> [Material shown]
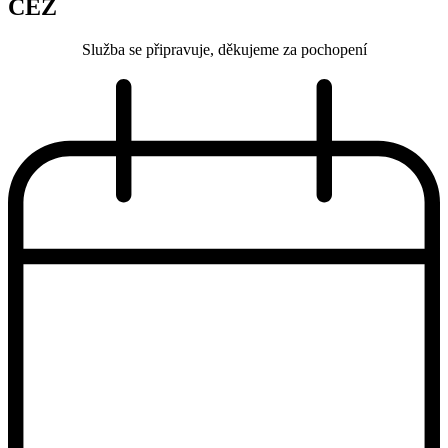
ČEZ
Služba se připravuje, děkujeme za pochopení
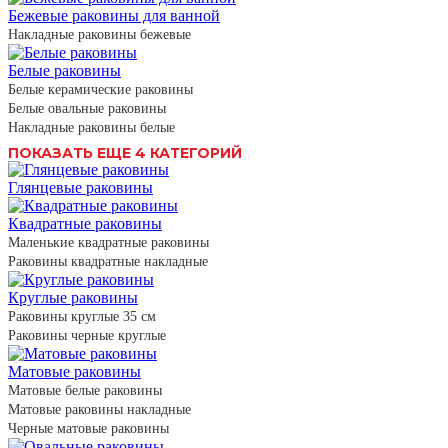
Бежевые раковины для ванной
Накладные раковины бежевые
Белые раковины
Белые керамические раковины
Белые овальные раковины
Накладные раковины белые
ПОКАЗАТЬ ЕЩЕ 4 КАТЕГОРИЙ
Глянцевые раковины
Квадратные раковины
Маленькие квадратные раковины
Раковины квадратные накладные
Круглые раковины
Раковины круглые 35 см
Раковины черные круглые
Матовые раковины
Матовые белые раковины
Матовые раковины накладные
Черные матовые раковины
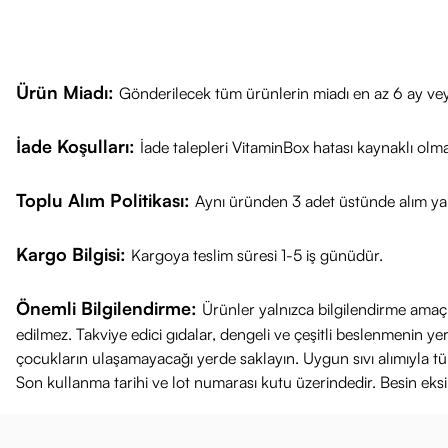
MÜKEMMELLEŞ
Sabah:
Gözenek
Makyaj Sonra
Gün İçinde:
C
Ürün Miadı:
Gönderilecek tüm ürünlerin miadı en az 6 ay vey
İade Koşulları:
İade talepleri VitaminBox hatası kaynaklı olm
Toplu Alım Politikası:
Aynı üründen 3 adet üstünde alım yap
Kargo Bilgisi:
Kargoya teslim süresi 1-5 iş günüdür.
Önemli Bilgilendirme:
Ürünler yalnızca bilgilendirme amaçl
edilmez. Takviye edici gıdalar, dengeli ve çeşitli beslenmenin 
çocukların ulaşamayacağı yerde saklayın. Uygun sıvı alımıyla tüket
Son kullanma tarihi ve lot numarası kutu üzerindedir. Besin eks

==

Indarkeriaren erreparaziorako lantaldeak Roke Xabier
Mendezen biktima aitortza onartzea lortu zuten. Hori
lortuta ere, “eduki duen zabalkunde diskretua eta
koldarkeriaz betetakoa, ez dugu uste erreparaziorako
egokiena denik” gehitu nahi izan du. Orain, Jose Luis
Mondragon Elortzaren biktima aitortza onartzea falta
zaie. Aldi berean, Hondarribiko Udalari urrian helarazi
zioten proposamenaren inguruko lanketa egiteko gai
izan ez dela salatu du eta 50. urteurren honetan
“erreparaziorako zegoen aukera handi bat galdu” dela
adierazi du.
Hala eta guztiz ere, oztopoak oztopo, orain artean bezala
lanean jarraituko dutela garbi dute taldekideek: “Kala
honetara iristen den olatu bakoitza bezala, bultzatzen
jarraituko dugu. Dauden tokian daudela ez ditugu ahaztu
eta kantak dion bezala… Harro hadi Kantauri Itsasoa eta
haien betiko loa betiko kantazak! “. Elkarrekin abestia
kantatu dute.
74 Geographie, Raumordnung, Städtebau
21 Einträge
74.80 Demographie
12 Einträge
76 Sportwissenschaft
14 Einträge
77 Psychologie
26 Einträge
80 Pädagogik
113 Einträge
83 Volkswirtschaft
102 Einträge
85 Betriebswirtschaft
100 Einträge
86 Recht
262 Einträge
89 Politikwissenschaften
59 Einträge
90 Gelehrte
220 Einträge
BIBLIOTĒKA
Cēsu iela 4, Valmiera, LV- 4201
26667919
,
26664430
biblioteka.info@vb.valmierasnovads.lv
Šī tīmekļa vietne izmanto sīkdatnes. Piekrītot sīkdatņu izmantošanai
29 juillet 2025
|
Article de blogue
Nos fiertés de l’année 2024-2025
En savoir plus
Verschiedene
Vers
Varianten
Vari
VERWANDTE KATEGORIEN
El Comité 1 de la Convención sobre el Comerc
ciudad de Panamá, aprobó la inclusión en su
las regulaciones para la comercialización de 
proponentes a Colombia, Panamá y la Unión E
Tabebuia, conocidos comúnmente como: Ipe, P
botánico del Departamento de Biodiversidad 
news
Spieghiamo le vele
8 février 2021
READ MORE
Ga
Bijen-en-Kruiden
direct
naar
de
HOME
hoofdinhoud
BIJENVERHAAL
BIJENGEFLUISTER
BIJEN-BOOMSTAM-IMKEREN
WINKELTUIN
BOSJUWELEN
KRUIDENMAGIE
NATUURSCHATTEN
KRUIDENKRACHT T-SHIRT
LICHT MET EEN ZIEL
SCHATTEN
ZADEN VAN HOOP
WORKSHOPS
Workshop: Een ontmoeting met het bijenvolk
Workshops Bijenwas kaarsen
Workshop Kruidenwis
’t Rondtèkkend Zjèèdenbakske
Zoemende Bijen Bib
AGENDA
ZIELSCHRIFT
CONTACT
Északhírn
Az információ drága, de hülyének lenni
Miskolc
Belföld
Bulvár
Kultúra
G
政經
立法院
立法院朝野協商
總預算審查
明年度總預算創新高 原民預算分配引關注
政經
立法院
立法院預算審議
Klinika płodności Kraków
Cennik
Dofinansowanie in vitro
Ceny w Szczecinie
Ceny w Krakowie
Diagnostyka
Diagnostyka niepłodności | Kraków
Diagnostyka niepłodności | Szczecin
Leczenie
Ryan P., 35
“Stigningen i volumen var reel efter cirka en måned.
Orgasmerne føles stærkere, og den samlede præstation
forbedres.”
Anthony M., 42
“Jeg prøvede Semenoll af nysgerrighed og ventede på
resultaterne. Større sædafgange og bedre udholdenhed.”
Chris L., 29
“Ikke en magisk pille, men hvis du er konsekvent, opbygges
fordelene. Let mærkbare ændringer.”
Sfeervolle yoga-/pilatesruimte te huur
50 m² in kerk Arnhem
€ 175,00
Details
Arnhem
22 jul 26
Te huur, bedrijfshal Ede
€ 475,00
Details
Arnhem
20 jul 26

> [Work instruction]
Please reproduce, exactly as they appear above, the lines from the line containing "Indarkeriaren erreparaziorako lantaldeak" up to and including the line containing "adierazi du.".

> [Task response]
Indarkeriaren erreparaziorako lantaldeak Roke Xabier
Mendezen biktima aitortza onartzea lortu zuten. Hori
lortuta ere, “eduki duen zabalkunde diskretua eta
koldarkeriaz betetakoa, ez dugu uste erreparaziorako
egokiena denik” gehitu nahi izan du. Orain, Jose Luis
Mondragon Elortzaren biktima aitortza onartzea falta
zaie. Aldi berean, Hondarribiko Udalari urrian helarazi
zioten proposamenaren inguruko lanketa egiteko gai
izan ez dela salatu du eta 50. urteurren honetan
“erreparaziorako zegoen aukera handi bat galdu” dela
adierazi du.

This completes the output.